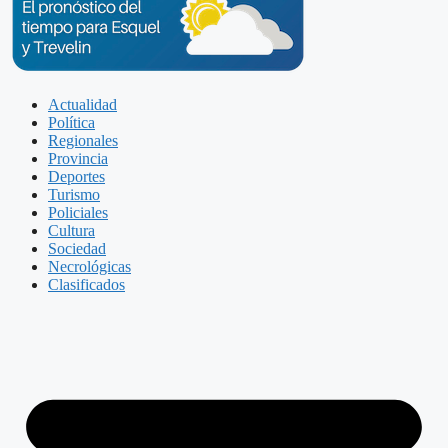
Actualidad
Política
Regionales
Provincia
Deportes
Turismo
Policiales
Cultura
Sociedad
Necrológicas
Clasificados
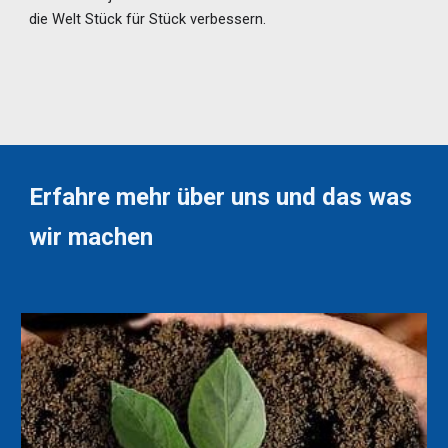
die Welt Stück für Stück verbessern.
Erfahre mehr über uns und das was
wir machen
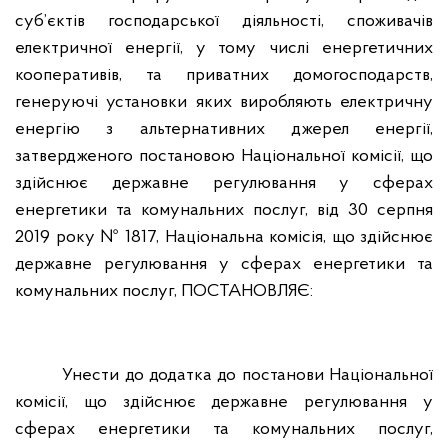
суб’єктів господарської діяльності, споживачів
електричної енергії, у тому числі енергетичних
кооперативів, та приватних домогосподарств,
генеруючі установки яких виробляють електричну
енергію з альтернативних джерел енергії,
затвердженого постановою Національної комісії, що
здійснює державне регулювання у сферах
енергетики та комунальних послуг, від 30 серпня
2019 року № 1817, Національна комісія, що здійснює
державне регулювання у сферах енергетики та
комунальних послуг, ПОСТАНОВЛЯЄ:
Унести до додатка до постанови Національної
комісії, що здійснює державне регулювання у
сферах енергетики та комунальних послуг,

■ Assignment: Please reproduce the lines above word for word, leaving out the pictures.

■ Output for this exercise:
Actualidad
Política
Regionales
Provincia
Deportes
Turismo
Policiales
Cultura
Sociedad
Necrológicas
Clasificados
die Welt Stück für Stück verbessern.
Erfahre mehr über uns und das was
wir machen
суб’єктів господарської діяльності, споживачів
електричної енергії, у тому числі енергетичних
кооперативів, та приватних домогосподарств,
генеруючі установки яких виробляють електричну
енергію з альтернативних джерел енергії,
затвердженого постановою Національної комісії, що
здійснює державне регулювання у сферах
енергетики та комунальних послуг, від 30 серпня
2019 року № 1817, Національна комісія, що здійснює
державне регулювання у сферах енергетики та
комунальних послуг, ПОСТАНОВЛЯЄ:
Унести до додатка до постанови Національної
комісії, що здійснює державне регулювання у
сферах енергетики та комунальних послуг,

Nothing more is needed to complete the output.